## REQUIRED ACTION
Shown below are entries with pictures; the line with "Picture 1: Top" through the line with "Picture 2: 3-D" is the span to retype exactly, and the pictures stay out.

*** Opening of GIVEN RECORDS ***

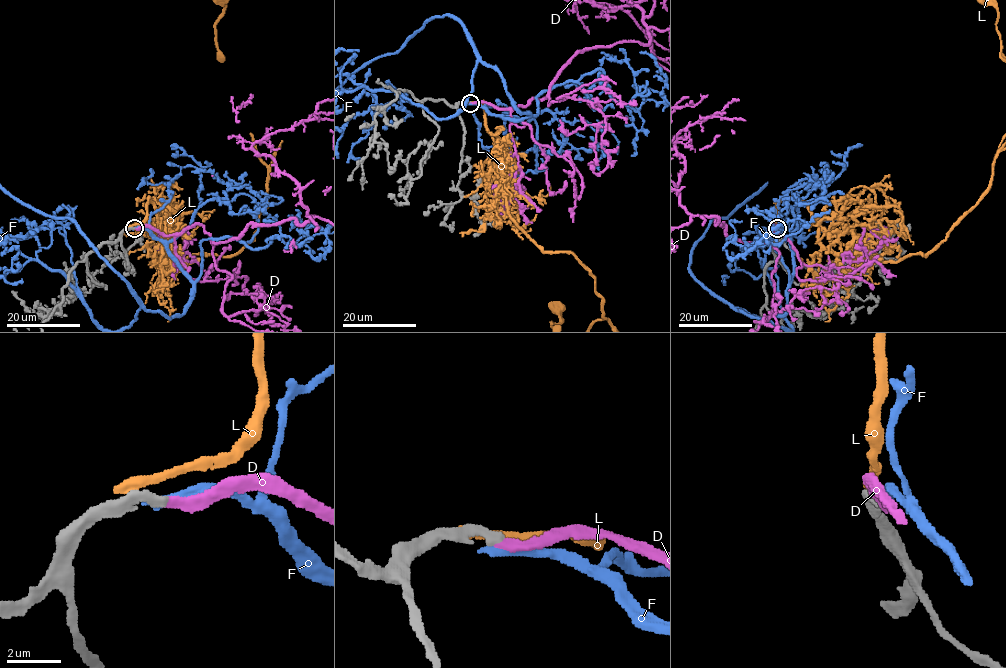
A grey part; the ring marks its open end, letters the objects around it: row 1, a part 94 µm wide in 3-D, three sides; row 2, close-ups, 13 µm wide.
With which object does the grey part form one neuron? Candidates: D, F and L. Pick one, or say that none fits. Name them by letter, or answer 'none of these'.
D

*** Close of GIVEN RECORDS ***
*** Opening of GIVEN RECORDS ***

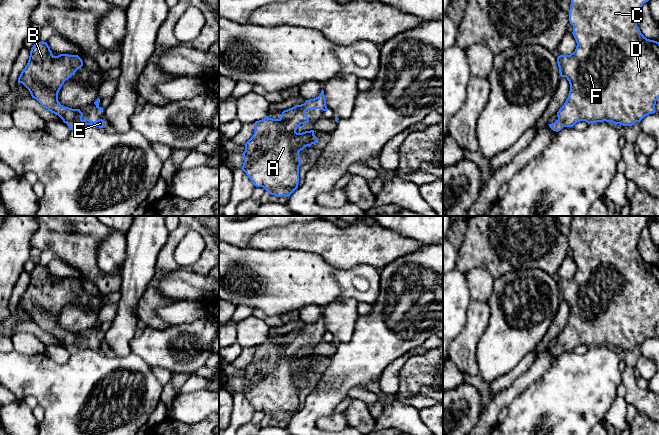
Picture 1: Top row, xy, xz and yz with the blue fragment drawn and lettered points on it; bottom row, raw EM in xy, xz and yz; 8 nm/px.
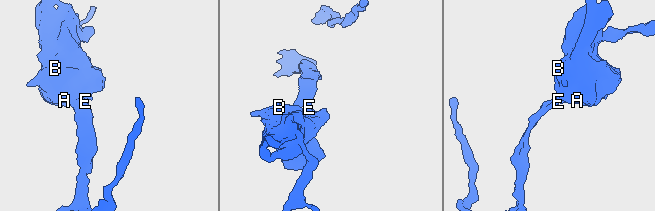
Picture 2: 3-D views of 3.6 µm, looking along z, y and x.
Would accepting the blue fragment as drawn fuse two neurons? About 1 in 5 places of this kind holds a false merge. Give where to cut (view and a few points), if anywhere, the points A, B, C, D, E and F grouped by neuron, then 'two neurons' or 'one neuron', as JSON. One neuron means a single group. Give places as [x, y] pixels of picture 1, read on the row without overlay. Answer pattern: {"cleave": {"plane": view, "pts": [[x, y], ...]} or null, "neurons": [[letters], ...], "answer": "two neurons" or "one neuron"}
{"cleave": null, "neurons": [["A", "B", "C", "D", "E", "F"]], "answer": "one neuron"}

*** Close of GIVEN RECORDS ***

## REPLY TO THE EXERCISE
Picture 1: Top row, xy, xz and yz with the blue fragment drawn and lettered points on it; bottom row, raw EM in xy, xz and yz; 8 nm/px.
Picture 2: 3-D views of 3.6 µm, looking along z, y and x.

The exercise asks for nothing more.